As reported on The Verge.

By Aaron Souppouris

Speaking with Dezeen about his new range of glasses, renowned designer Marc Newson took some time out to throw some serious shade at Google Glass. Although Newson, whose diverse designs have spanned products, furniture, aircraft interiors, and fashion, feels that wearable technologies are the future, he is whole-heartedly against Google’s idea of what that future will look like. “What Google have done thus far, I wouldn’t be seen dead wearing. It looks pretty stupid.”

 

“IT’S A LITTLE BIT LIKE THAT WONDERFUL INVENTION CALLED THE SEGWAY.”

Newson goes on to compare to another impressive piece of technology that failed to catch on: the Segway. “It’s a little bit like that wonderful invention called the Segway. It’s such a fantastic piece of technology but you just look like a complete dick when you drive around on it … That’s where the bridge to the world of fashion really doesn’t, or didn’t, work. That’s precisely the moment when I think the fashion world laughs at the world of industrial design, justifiably.”

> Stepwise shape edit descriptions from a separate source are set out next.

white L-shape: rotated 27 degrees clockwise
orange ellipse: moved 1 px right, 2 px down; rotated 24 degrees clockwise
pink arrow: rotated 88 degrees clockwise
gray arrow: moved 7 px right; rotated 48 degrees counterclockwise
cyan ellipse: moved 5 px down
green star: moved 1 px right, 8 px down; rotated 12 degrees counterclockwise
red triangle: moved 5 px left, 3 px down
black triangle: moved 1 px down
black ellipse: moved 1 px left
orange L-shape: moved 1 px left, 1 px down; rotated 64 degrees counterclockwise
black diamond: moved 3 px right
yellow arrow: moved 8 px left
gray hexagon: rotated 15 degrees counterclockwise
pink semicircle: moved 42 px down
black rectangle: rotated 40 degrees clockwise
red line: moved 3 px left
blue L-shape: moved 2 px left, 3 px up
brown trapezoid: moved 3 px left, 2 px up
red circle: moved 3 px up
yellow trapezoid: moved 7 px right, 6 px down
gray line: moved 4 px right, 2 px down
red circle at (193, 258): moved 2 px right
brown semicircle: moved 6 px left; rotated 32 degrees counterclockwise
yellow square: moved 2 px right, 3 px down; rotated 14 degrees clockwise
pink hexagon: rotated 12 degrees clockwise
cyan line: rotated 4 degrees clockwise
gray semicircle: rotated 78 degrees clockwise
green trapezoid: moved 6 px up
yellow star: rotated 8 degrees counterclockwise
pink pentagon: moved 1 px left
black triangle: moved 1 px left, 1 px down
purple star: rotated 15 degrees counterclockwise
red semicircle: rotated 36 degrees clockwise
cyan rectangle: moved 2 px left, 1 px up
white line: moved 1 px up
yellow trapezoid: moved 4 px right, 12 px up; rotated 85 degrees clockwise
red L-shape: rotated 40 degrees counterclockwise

The designer believes the fashion and industrial design worlds can learn a lot from each other. “Frankly speaking, the design industry is really pathetic in terms of how it approaches manufacturing and how it brings things to market.” Newson goes onto explain that product designers could benefit from fashion’s efficiency in bringing designs to the masses with “extraordinary efficiency,” while fashion should adopt industrial design’s material technologies and processes. “I do feel there’s an enormous territory that they both share, that they should both embrace, but I agree that there is this real trepidation on both sides to broach that ground.”

Despite Newson’s comments, the fashion industry has shown a great deal of interest in wearables and smart fabrics. Google Glass has featured in Vogue covershoots and also went behind the scenes at New York Fashion Week, and up-and-coming designers like Asher Levine have embraced all manner of sensors and fabrics. Tech companies, for their part, have also made moves towards fashion. Samsung’s first smartwatch came not from its mobile phone division, but from a multi-disciplinary outfit that employs architects, designers, scientists, and other creatives side-by-side — a “think tank”-like setup that Google pioneered with its Creative Lab. Apple too appears to understand the importance of hiring people with a diverse range of skills. It notably appointed a pair of executives that formerly ran Burberry and Yves-Saint Laurent in the lead-up to an expected launch of its first wearable.